• **Reading text**
__________________________________________________

You need to set the directory for all the files that will be used in the tutorial. The folders from GitHub have been imported in your version of the tutorial, so you need to make sure this is correct. The most likely directory would be the one in the example, but in case anything is different in your case, we will let you set it up.

In [None]:
#Example:
#directory = '/content/cloned-repo/'

directory ='/content/cloned-repo/'

In [None]:
#Imports for this tutorial
import numpy as np
import numpy.ma as ma
import matplotlib.pyplot as plt
import sys
from mpl_toolkits.mplot3d import Axes3D
import matplotlib.colors as colors
import os
import scipy
import math
import umap.plot
import matplotlib.animation as anim
from sklearn import preprocessing
from sklearn.cluster import KMeans


#Load functions from other files
import sys
path_to_module = directory
sys.path.append(path_to_module)
import clustering_methods as cl
import operator_calculations as op_calc
import delay_embedding_1D as embed
import matplotlib.animation as anim

In [None]:
#Make a function to display pictures easily
def display_picture(url):
  im = plt.imread(url)

  fig, axs = plt.subplots(ncols=1, nrows=1)
  axs.imshow(im, cmap='gray')
  axs.set_axis_off()

In [None]:
# Load the file with the Principal Components TS made in previous tutorial
dir_file_storage = directory  # Choose the directory where you put the file
filename = 'file_principal_components_time_series_larva.csv'  #Write down your filename
PC_ts = np.loadtxt(dir_file_storage + filename  , delimiter = ",")

#Make the trajectory matrix with proper parameters found in Part 2
K_opt = 25
M_opt = 5
traj_matrix = embed.trajectory_matrix(PC_ts,K=K_opt-1)

# Extract the singular modes
u,s,v = np.linalg.svd(traj_matrix,full_matrices=False)
u_withVar = np.dot(u, np.diag(s))[:,:M_opt] #Ponderate U with variance


## Introduction

In the last part of this tutorial series, we aim to interpret the state space built in Part 2 by suggesting a model for its dynamics.

 We will make an important assumption: our system behaves as a Markov model. A dynamical system is Markov if it is memory-less. In other words, if we only need the information in the current step to predict the next. It is a strong assumption, but we will verify its validity in the tutorial. The first reason we are allowed to make this assumption is because we found an embedding of the state space that maximizes predictability. By doing so, we recovered enough information to be able to model the system as Markovian, which is why we will work with the underlying hypothesis that with enough states, we accurately model the system as Markov.

__________________________________________________

• **Exercise prompt**
Reproduce the tutorial text word for word, starting with "import clustering_methods as" and going on through "im = plt.imread(url)".

• **Recorded information**

__________________________________________________

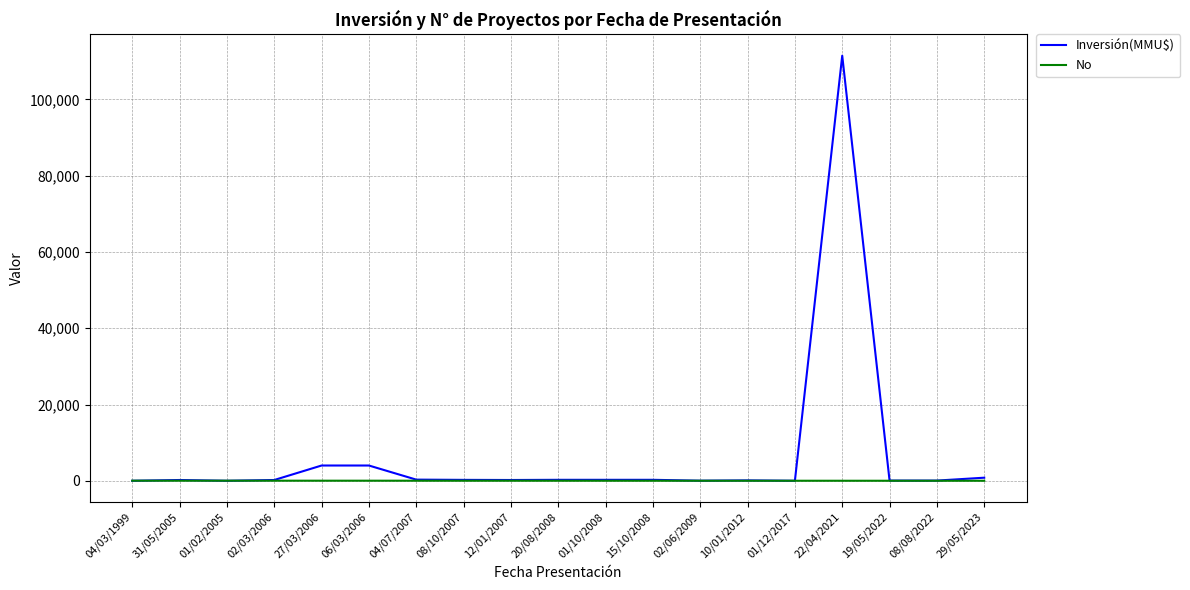

Is this an area chart (filled region under the line)?

No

__________________________________________________

• **Response to the task**
import clustering_methods as cl
import operator_calculations as op_calc
import delay_embedding_1D as embed
import matplotlib.animation as anim

In [None]:
#Make a function to display pictures easily
def display_picture(url):
  im = plt.imread(url)